Des dizaines de détenus incarcérés dans des conditions terribles, dans des conteneurs de transport maritime en métal, sans aération ou presque, ne recevant de la nourriture qu’une à deux fois par semaine et de l’eau potable en quantité insuffisante, risquent de mourir, a déclaré Amnesty International vendredi 27 mai 2016.
Selon des informations qui lui sont parvenues, ces conditions de détention auraient déjà causé la mort de plusieurs prisonniers sur le site de Gorom, situé à une vingtaine de kilomètres de la capitale Djouba. Régulièrement, les soldats les sortent des conteneurs pour les passer à tabac.
« Les détenus subissent des conditions épouvantables et le traitement qui leur est réservé relève de la torture, a déclaré Muthoni Wanyeki, directrice régionale d’Amnesty International pour l’Afrique de l’Est, la Corne de l’Afrique et les Grands lacs.
« Ce mépris total pour la vie et la dignité humaine doit cesser et pour cela, il faut fermer sur-le-champ le site de détention jusqu’à ce que les conditions soient mises en conformité avec les normes relatives aux droits humains. »
Sur une image satellite qui, selon Amnesty International est le site de détention de Gorom, on peut voir quatre conteneurs métalliques placés en forme de L, encerclés par deux clôtures. Selon des informations reçues par Amnesty International, ces quatre conteneurs servent à accueillir des détenus et ont été amenés sur le site début novembre 2015.
La plupart des détenus sont des civils qui n’ont été inculpés d’aucune infraction et sont accusés d’entretenir des liens avec l’ex-groupe rebelle Mouvement/Armée populaire de libération du Soudan en opposition (SPLM/A-IO), qui fait aujourd’hui partie du gouvernement d’unité nationale. Ils ne sont pas autorisés à contacter un avocat ou leurs proches, ni à comparaître devant un juge.
« Tous les détenus doivent être libérés ou inculpés et traduits devant des tribunaux indépendants.
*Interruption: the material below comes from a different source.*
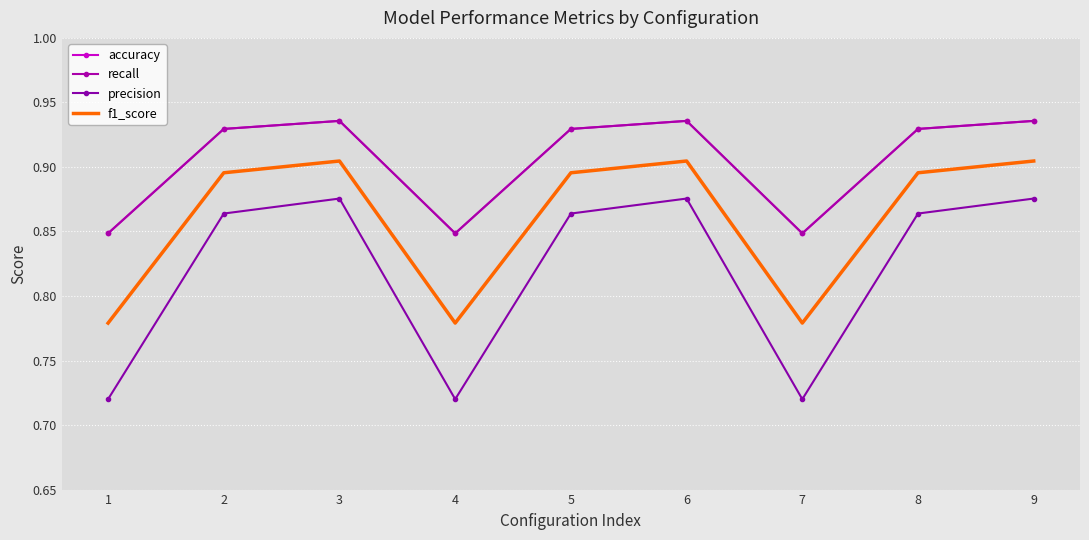

Reading left to right, what are all the values shown in this chart?

accuracy: 0.8	0.9	0.9	0.8	0.9	0.9	0.8	0.9	0.9
recall: 0.8	0.9	0.9	0.8	0.9	0.9	0.8	0.9	0.9
precision: 0.7	0.9	0.9	0.7	0.9	0.9	0.7	0.9	0.9
f1_score: 0.8	0.9	0.9	0.8	0.9	0.9	0.8	0.9	0.9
Les prisonniers civils doivent toujours être incarcérés dans des centres civils de détention et jugés par des tribunaux civils », a déclaré Muthoni Wanyeki.
Amnesty International a adressé un courrier au général Marial Nour, directeur des services de renseignements de l’armée, demandant des informations supplémentaires sur le site de détention de Gorom, notamment les conditions de détention, le nom des personnes qui y sont détenues et celles qui sont mortes.
Elle a également écrit au président Salva Kiir pour l’informer de la situation à Gorom, et lui demander, en sa qualité de commandant en chef des forces armées, d’intervenir et de mettre un terme aux violations des droits humains perpétrées sur ce site.
« Le président Kiir doit ordonner la tenue d’une enquête indépendante sur ce site et sur les pratiques de détention des services de renseignements militaires en général, en vue de réformer ces pratiques et de faire en sorte que les responsables présumés d’actes de torture, d’homicides et de disparitions forcées soient amenés à rendre des comptes, a déclaré Muthoni Wanyeki.
« Dans l’attente de ces investigations, le président doit suspendre tous ceux qui sont raisonnablement soupçonnés d’avoir commis de tels actes. »
Ces révélations surviennent à peine deux mois après qu’Amnesty International a publié un rapport exposant en détail l’asphyxie délibérée de plus de 60 hommes et garçons dans des conteneurs de transport à Leer, dans l’État d’Unité en octobre 2015. Elle demandait que cessent les homicides illégaux commis par les forces armées.